Acórdãos STA

Acórdão do Supremo Tribunal Administrativo
Processo:01047/17
Data do Acordão:10/11/2017
Tribunal:1 SECÇÃO
Relator:MADEIRA DOS SANTOS
Descritores:APRECIAÇÃO PRELIMINAR
CONTRATO
FINANCIAMENTO
DESPESAS
INELEGIBILIDADE
SUSPENSÃO DE EFICÁCIA
IMPOSIÇÃO
Sumário:Não é de admitir a revista – onde se discute a existência do «fumus boni juris» de que depende a bondade das providências decretadas no meio cautelar – se as críticas unânimes das instâncias ao acto que considerou inelegíveis certos gastos ocorridos no âmbito de um contrato de financiamento denotam razoabilidade e se, por outro lado, os riscos inerentes ao pagamento de um subsídio ligado a despesas do género se encontram acautelados através da imposição judicial de uma garantia.

Registos extraídos:
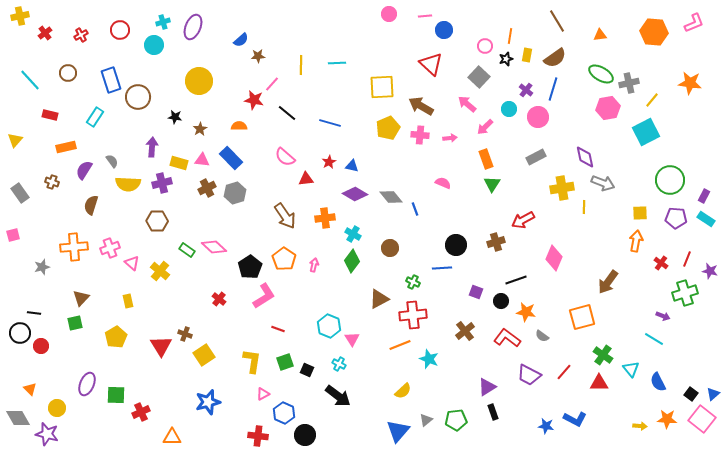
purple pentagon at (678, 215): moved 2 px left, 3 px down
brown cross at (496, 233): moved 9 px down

==

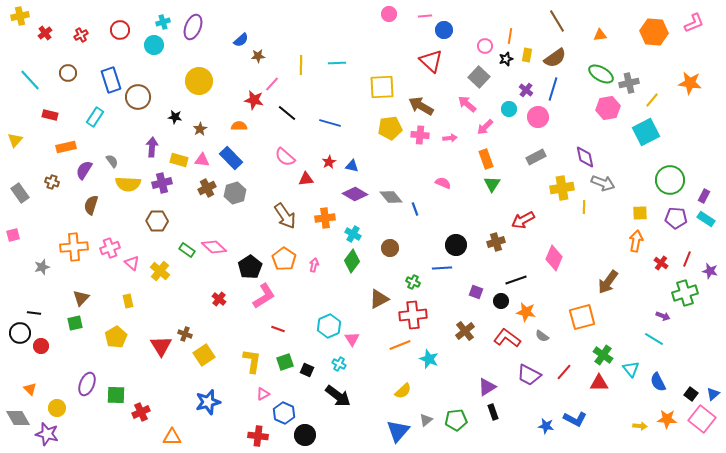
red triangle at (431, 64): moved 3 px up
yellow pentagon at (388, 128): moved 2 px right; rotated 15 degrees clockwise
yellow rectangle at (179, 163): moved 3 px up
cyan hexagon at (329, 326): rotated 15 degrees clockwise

---

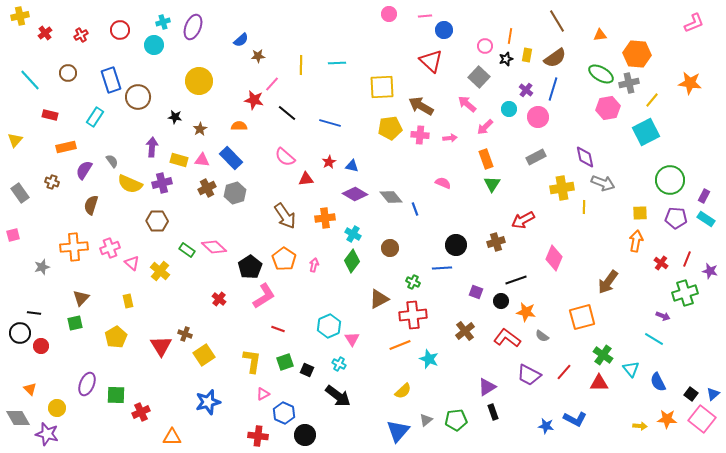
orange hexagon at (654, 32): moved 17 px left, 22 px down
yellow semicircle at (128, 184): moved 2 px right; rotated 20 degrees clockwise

Trabalho pedido: Reproduza textualmente o trecho do acórdão do Supremo Tribunal Administrativo que começa em "Acórdão do Supremo" e segue até "de uma garantia.".

Resolução do problema:
Acórdão do Supremo Tribunal Administrativo
Processo:01047/17
Data do Acordão:10/11/2017
Tribunal:1 SECÇÃO
Relator:MADEIRA DOS SANTOS
Descritores:APRECIAÇÃO PRELIMINAR
CONTRATO
FINANCIAMENTO
DESPESAS
INELEGIBILIDADE
SUSPENSÃO DE EFICÁCIA
IMPOSIÇÃO
Sumário:Não é de admitir a revista – onde se discute a existência do «fumus boni juris» de que depende a bondade das providências decretadas no meio cautelar – se as críticas unânimes das instâncias ao acto que considerou inelegíveis certos gastos ocorridos no âmbito de um contrato de financiamento denotam razoabilidade e se, por outro lado, os riscos inerentes ao pagamento de um subsídio ligado a despesas do género se encontram acautelados através da imposição judicial de uma garantia.